Thermal properties and modeling of aluminosilicate materials for low temperature bulk applications

摘要

This thesis concerns itself with the thermal properties of aluminosilicate materials such as cements, blended cements and clays and their application to the problem of radioactive waste encapsulation.;The objective of this thesis is to study the thermal properties (heat of hydration, thermal conductivity and diffusivity) of these materials and to determine their effect on the temperature in large monoliths and on the material itself. During the hydration process changes occur in the strength, microstructure and phase chemistry of cementitious materials. These changes are compounded by the exothermic nature of hydration which results in higher temperatures, in turn leading to accelerated reactions and possibly the formation of different hydration products.;In this thesis the hydration temperatures for the extreme conditions (adiabatic) were experimentally measured and compared to those predicted under real conditions.

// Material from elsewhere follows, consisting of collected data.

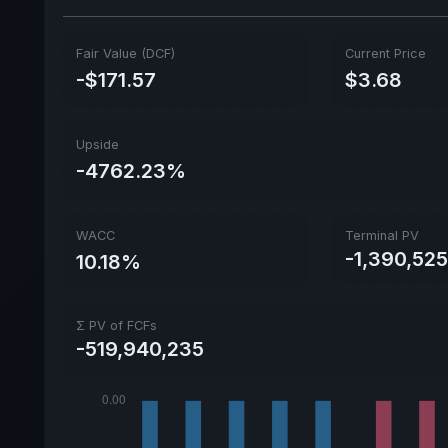
Fair Value (DCF)
Current Price
-$171.57
$3.68
Upside
-4762.23%
WACC
Terminal PV
-1,390,525
10.18%
Σ PV of FCFs
-519,940,235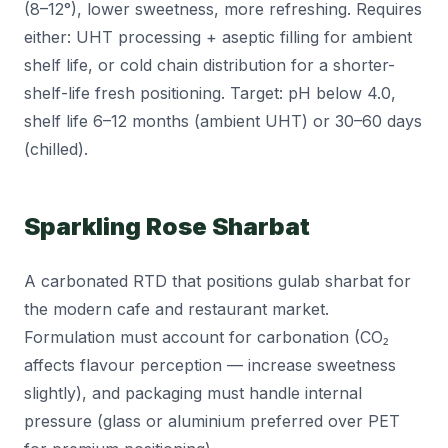
(8–12°), lower sweetness, more refreshing. Requires
either: UHT processing + aseptic filling for ambient
shelf life, or cold chain distribution for a shorter-
shelf-life fresh positioning. Target: pH below 4.0,
shelf life 6–12 months (ambient UHT) or 30–60 days
(chilled).
Sparkling Rose Sharbat
A carbonated RTD that positions gulab sharbat for
the modern cafe and restaurant market.
Formulation must account for carbonation (CO₂
affects flavour perception — increase sweetness
slightly), and packaging must handle internal
pressure (glass or aluminium preferred over PET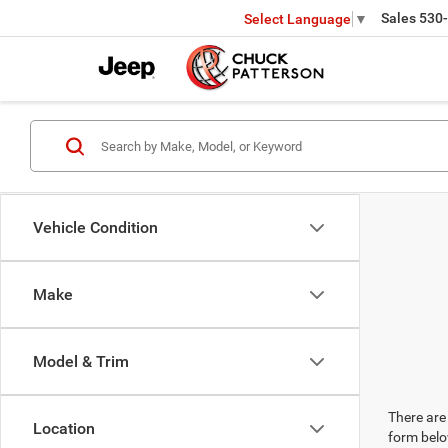
Sales
530
Select Language
▼
Vehicle Condition
Make
Model & Trim
There are 
Location
form belo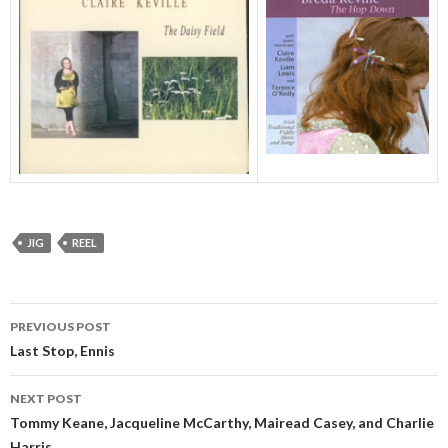
JIG
REEL
Post
PREVIOUS POST
navigation
Last Stop, Ennis
NEXT POST
Tommy Keane, Jacqueline McCarthy, Mairead Casey, and Charlie
Harris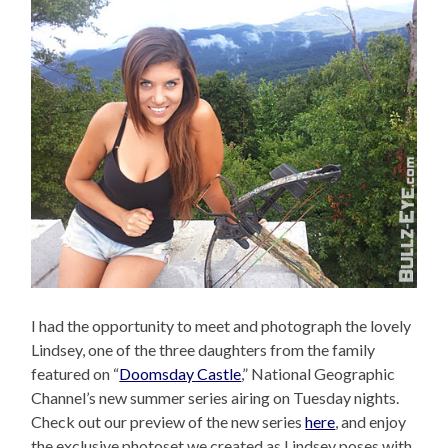
I had the opportunity to meet and photograph the lovely
Lindsey, one of the three daughters from the family
featured on “
Doomsday Castle
,” National Geographic
Channel’s new summer series airing on Tuesday nights.
Check out our preview of the new series
here
, and enjoy
the exclusive photoset we created as Lindsey poses with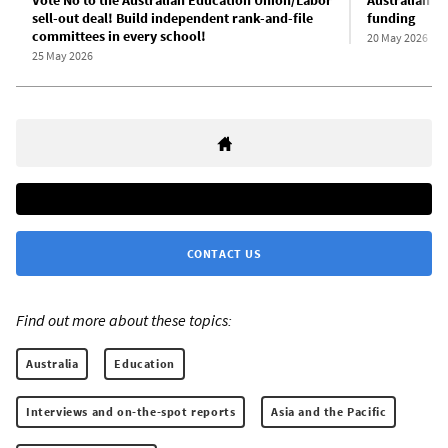
sell-out deal! Build independent rank-and-file
funding
committees in every school!
20 May 2026
25 May 2026
CONTACT US
Find out more about these topics:
Australia
Education
Interviews and on-the-spot reports
Asia and the Pacific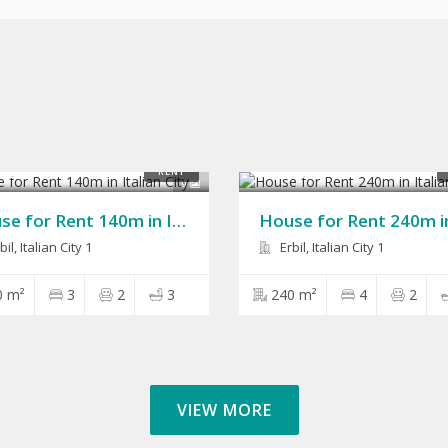
00
$1,300
RENT
9
House for Rent 140m in Italian City
il, Italian City 1
Erbil, Italian City 1
0 m²
3
2
3
240 m²
4
2
VIEW MORE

Such a simulation can be made by measuring the thermal properties and studying the temperature distribution predicted by a finite differences computer model.;Measurements of adiabatic temperature rise were made using a computer-controlled adiabatic calorimeter which was designed and developed for this thesis. Conditions very close to zero heat exchange with the environment were achieved. The existence of this method made it possible to actually observe the fact that cement hydration results in "boiling off" of the water in such conditions. A number of additives were tried to prevent this.;It was observed that waste or by-product materials such as blast furnace slag and fly ash could be used to dramatically reduce the temperature in large bodies. These materials also reacted extensively with the highly alkaline radioactive waste solution to form hydrogarnet and zeolitic material which had useful cementing properties.;The conclusion was reached that a selection of blends of aluminosilicate materials can be utilized for providing the proper thermal environment for long-term geological disposal of radioactive waste.